■ Provided text
Attack polluting policies, not the Nano

RK Pachauri, head of the Inter-governmental Panel on Climate Change, is getting nightmares because of the Nano, Tata\’s Rs 1 lakh car. Sunita Narain of the Centre for Science and Environment (CSE) says that it isn\’t the Nano by itself but cars overall that give her nightmares. The villains in my nightmares are neither the Nano nor cars overall, but stupid government policies that subsidise and encourage pollution, adulteration and congestion.

Sanctimonious greens call the Nano disastrous because of its affordability— millions more will now clog roads and consume more fossil fuel. This is elitism parading as virtue. Elite greens own cars, but cannot stand the poorer masses becoming mobile, since the consequent congestion will eat into the time of the elite!

More logical would be a protest against big cars that use more space and fuel, or highly polluting old cars. Instead, green hypocrites aim at a new car with the lowest cost, best mileage and least emissions.

The Nano will not burden us with too many cars. India has very few cars per person by world standards. London and New York have ultra-high car densities, yet have clearer air than Delhi. Our problem is too many bad policies, not too many cars.

We subsidise vehicles on a gargantuan scale invisible to layfolk. Roads and flyovers cost crores to build and maintain, yet road use is free (save on a few toll roads). Traffic police and lights are costly, yet are provided free. These invisible subsidies starve cities of funds to expand roads and public transport.

Land in cities now costs lakhs per square metre. Yet parking is free in the suburbs, and costs just Rs 10/day in city centres. A single parking space of 23 sq m occupies land worth Rs 40 lakh. A car occupies more space than an office desk, yet the desk space pays full commercial rent while parking space costs just Rs 10 per day.

Daily parking charges range from $15 (Rs 600) in Washington DC to $30 (Rs 1,200) in New York. CSE launched a sensible campaign to raise parking fees in Delhi to Rs 120, but was foiled. So, parking space now exceeds green space, a scathing comment on priorities.

The world price of oil has risen tenfold to almost $100/barrel, but Indian prices have barely doubled. Left Front politicians, who once wanted to soak the rich, now want to subsidise them. Under-recoveries of oil companies\’ total may be Rs 80,000 crore, far more than the cost of Sarva Shiksha Abhiyan and the employment guarantee scheme put together. We sanctimoniously lecture rich countries to reduce their greenhouse emissions, yet subsidise our own.

Diesel is subsidised to be cheaper than petrol. So, Indian car producers produce the highest proportion of diesel cars in the world. Diesel fumes contain deadly suspended particles, P-10 and P-2.5. This subsidy kills.

So does kerosene provided at throwaway prices, ostensibly to benefit poor villagers. One-third of all kerosene is used to adulterate petrol and diesel. That causes horrendous pollution even in the greenest of cars.

What\’s the way forward? We must abolish subsidies and raise taxes on vehicles and fuels to reflect their full social cost. The biggest but least visible subsidy is for parking, and we should start there.

■ Supplied information
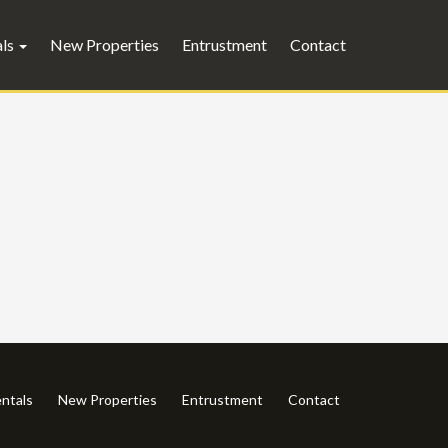
als
New Properties
Entrustment
Contact
ntals
New Properties
Entrustment
Contact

■ Work to complete
• 1. Answer these from the Nano article:
(a) Who heads the Inter-governmental Panel on Climate Change?
(b) What is the daily parking charge in New York, in dollars and rupees?
(c) What share of all kerosene is used to adulterate petrol and diesel?
• 2. According to the Nano article, why do Indian car producers make the highest proportion of diesel cars in the world?
• 3. List every city the Nano article mentions by name.

■ Answers to the problems
• 1.
(a) RK Pachauri
(b) $30 (Rs 1,200)
(c) One-third

• 2. Diesel is subsidized so that it is cheaper than petrol. That subsidy pushes Indian car producers toward diesel cars.

• 3. Delhi, London, New York, Washington DC